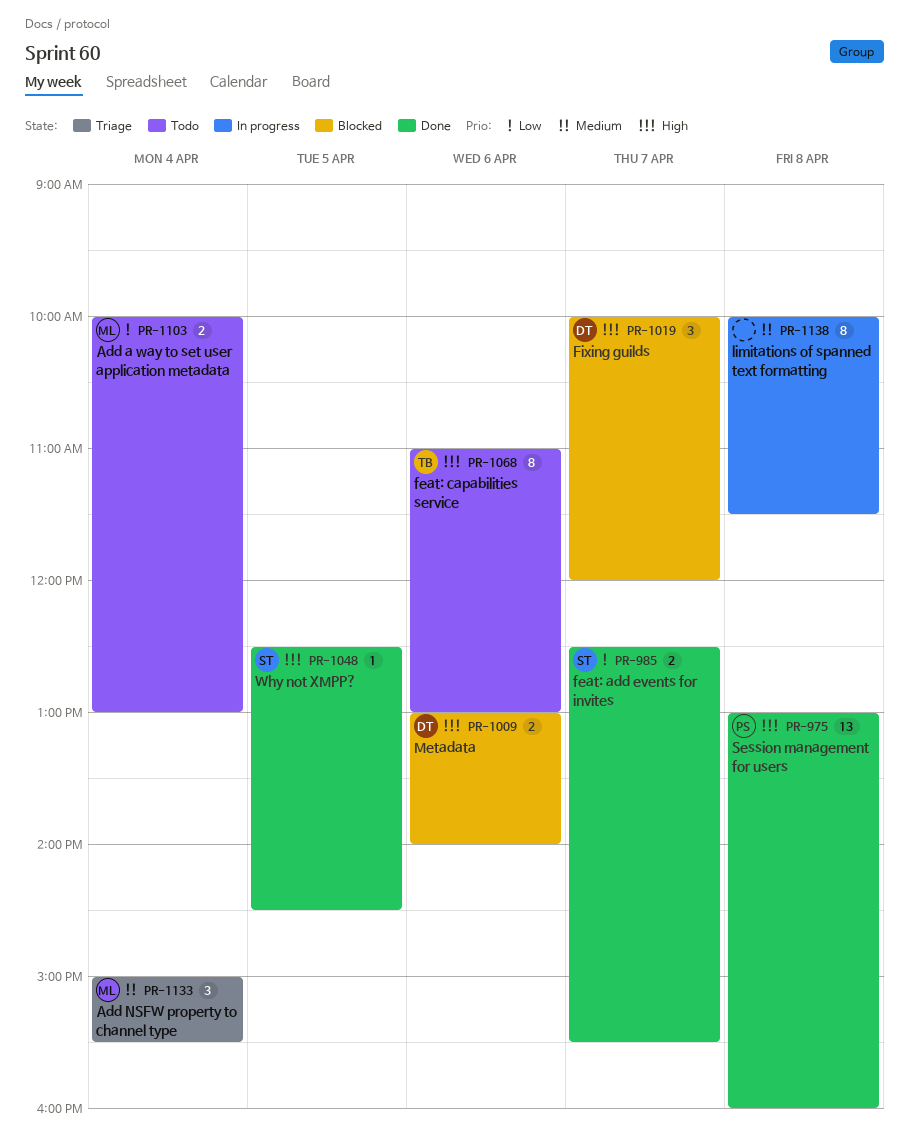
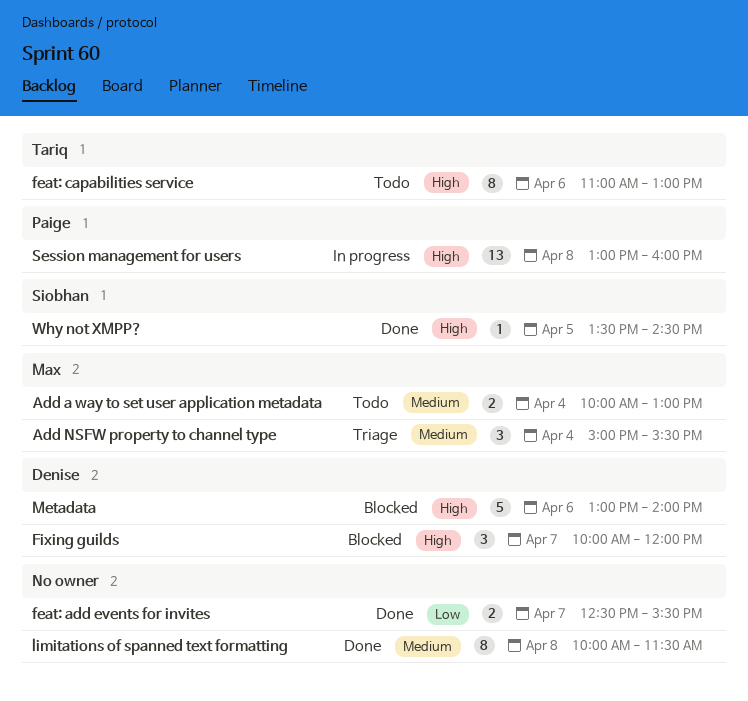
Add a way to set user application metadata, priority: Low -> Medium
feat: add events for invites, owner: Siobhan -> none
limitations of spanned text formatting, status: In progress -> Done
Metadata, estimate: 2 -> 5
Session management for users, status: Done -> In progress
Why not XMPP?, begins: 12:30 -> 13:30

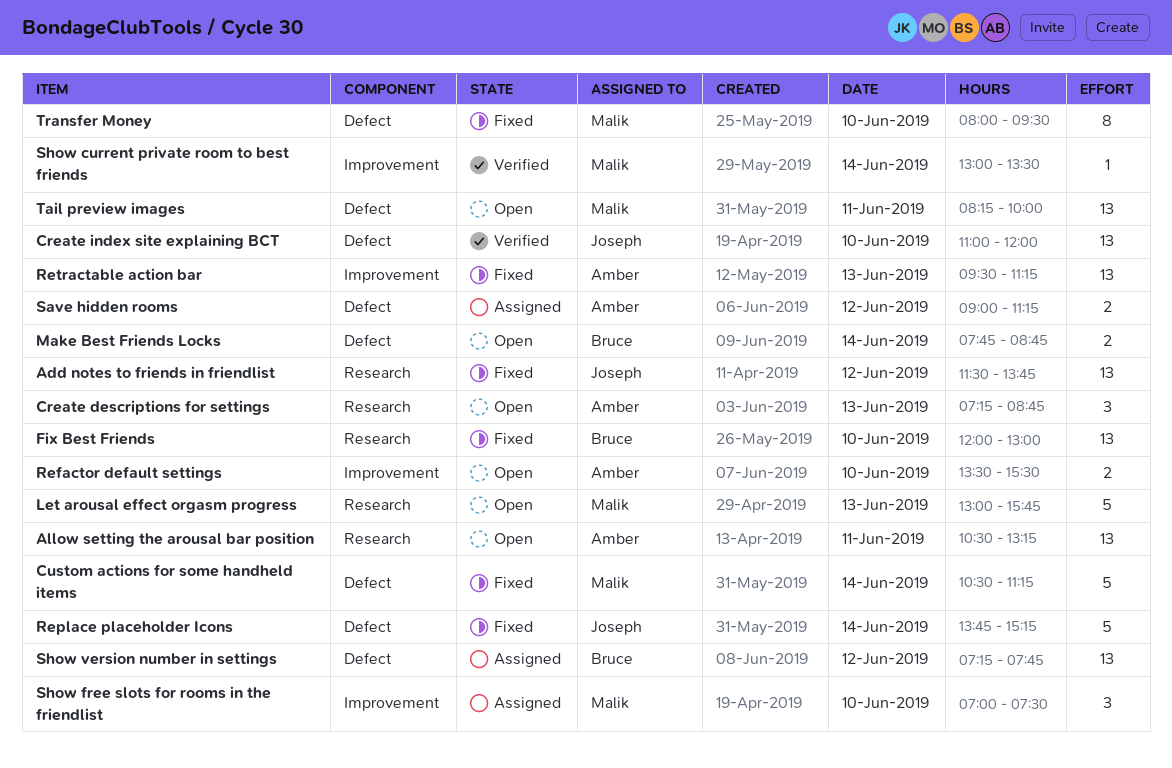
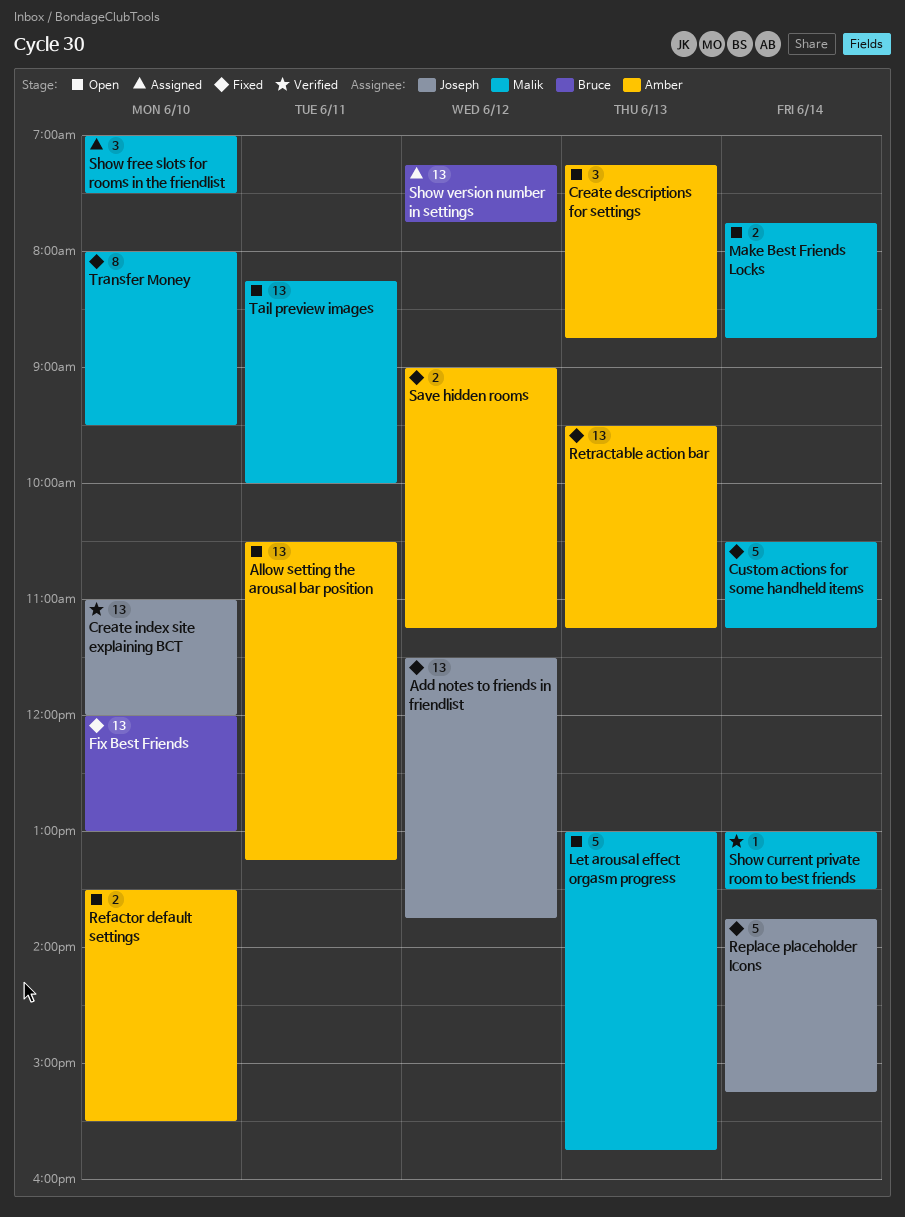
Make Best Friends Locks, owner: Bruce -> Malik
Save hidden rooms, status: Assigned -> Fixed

=-=-=-=-=

■ **What is needed**:
Set down only the lines from the one with "Why not XMPP?, begins: 12:30 -> 13:30" through the end of the entries, exactly as they appear, leaving out each picture.

■ **Answer to this task**:
Why not XMPP?, begins: 12:30 -> 13:30

Make Best Friends Locks, owner: Bruce -> Malik
Save hidden rooms, status: Assigned -> Fixed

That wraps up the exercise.